At one point  Luis Russell – the small big band leader – had told him that one of the most important things that happened to Duke was when he went to England. ”He was a different man when he came back”, Russel said.

So for Lawrence ”the trip to England helped Ellington grow” and this is the focus of his presentation.

 

 

Ellington ’92 in Copenhagen (2)

The Danish bass player and radioman Erik Moseholm was another speaker on this theme. His topic was the Danish bass tradition and the inspiration of Ellington’s basists on it. He talked about the guitarist/basist Niels Foss the first major Danish bass player, Oscar Pettiford, Niels-Henning Ørsted Pedersen and of course about himself. The classical bass teacher Oscar Hegner and his 4-finger-technique features also prominently in the presentation.

Moseholm’s presentation was followed by a live demonstration by two – at that time – young Danish bass players, Jesper Lundgaard and Mads Vinding. Unfortunately, the performance was not recorded, presumably for copyright reasons.

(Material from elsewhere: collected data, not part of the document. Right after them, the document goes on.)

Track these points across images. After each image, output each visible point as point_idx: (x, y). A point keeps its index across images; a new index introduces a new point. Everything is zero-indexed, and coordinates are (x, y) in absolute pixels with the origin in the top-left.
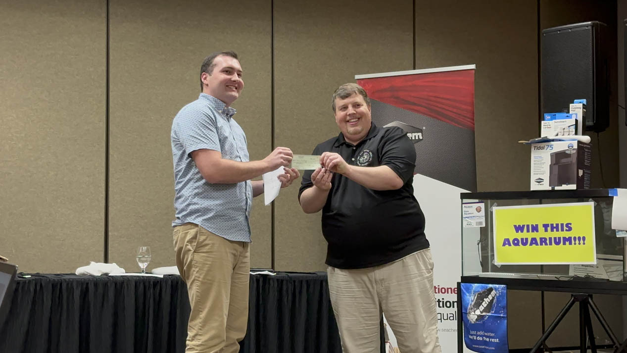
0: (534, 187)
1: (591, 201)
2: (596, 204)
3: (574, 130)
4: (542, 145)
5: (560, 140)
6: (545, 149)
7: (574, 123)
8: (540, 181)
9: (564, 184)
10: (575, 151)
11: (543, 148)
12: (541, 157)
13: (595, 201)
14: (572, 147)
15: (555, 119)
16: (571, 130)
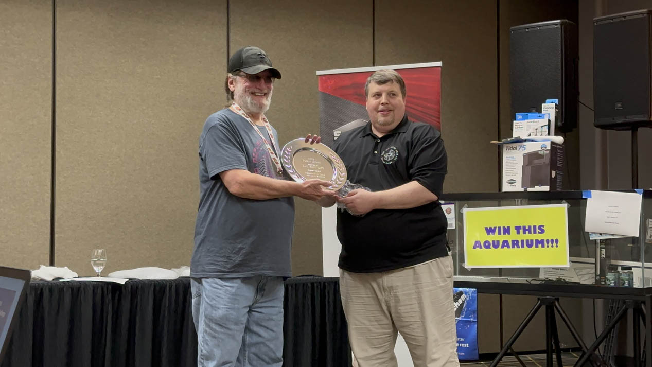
0: (506, 188)
1: (564, 203)
2: (570, 206)
3: (547, 130)
4: (514, 145)
5: (532, 141)
6: (518, 149)
7: (547, 123)
8: (512, 182)
9: (537, 185)
10: (548, 152)
11: (516, 148)
12: (513, 158)
13: (568, 203)
14: (546, 147)
15: (527, 119)
16: (543, 130)
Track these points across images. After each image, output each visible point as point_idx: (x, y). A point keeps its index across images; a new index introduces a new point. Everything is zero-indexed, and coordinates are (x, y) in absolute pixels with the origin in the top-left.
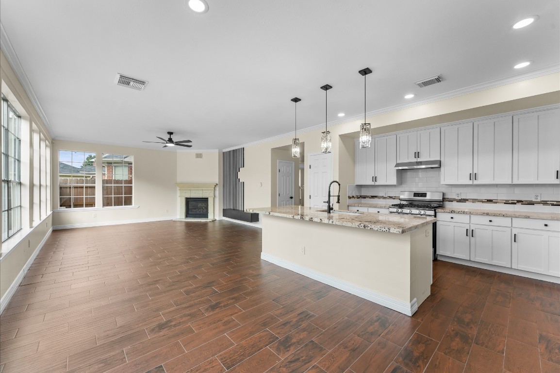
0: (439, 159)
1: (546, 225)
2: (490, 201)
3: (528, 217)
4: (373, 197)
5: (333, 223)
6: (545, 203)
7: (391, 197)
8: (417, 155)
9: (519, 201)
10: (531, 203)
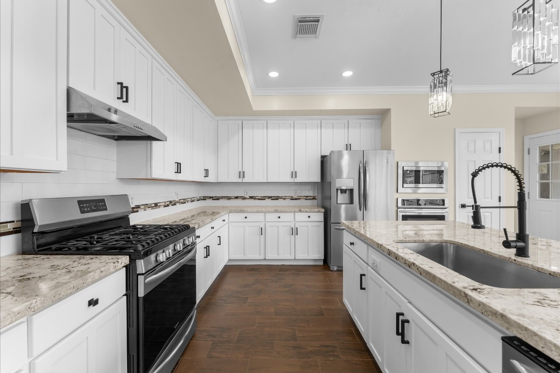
8: (125, 94)
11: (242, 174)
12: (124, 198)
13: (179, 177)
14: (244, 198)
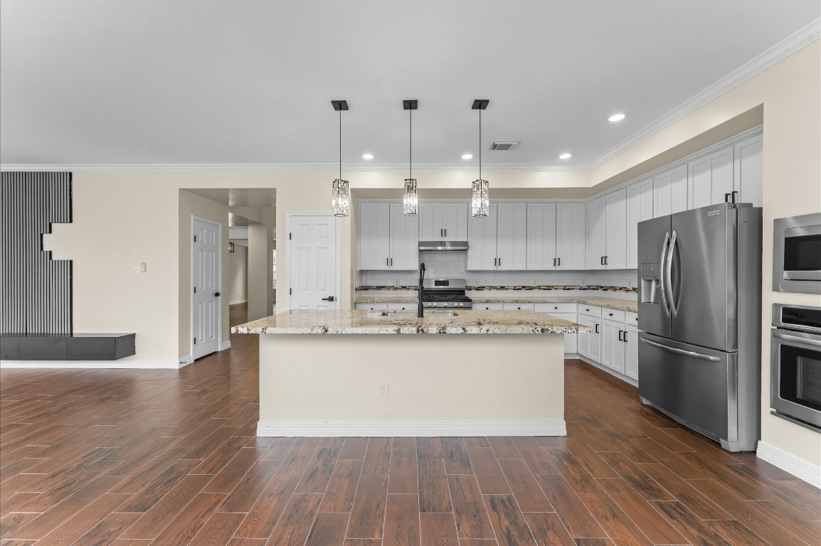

Another major theme for the conference was ”The Passing on of The Ellington Tradition”.

Stanley Crouch was the first speaker on this theme. In his presentation ”The Temporary Significance of Duke Ellington” he talked a lot about the early roots of jazz and placed Ellington in this context.

It was followed by a panel discussion, in which Crouch participated together with Andrew Homzy, Peter Watrous and Erik Wiedeman. The topic of the panel was Recreating Ellington – Problems and Rewards.

The chairman of the panel, Dan Morgenstern, asked it to focus on ”to what extent is it possible to create/recreate Ellington’s music”. He also brought in the issue: ”How can Ellington’s legacy  best be used in today’s jazz”.

This led to an interesting discussion with comments with relevance also today.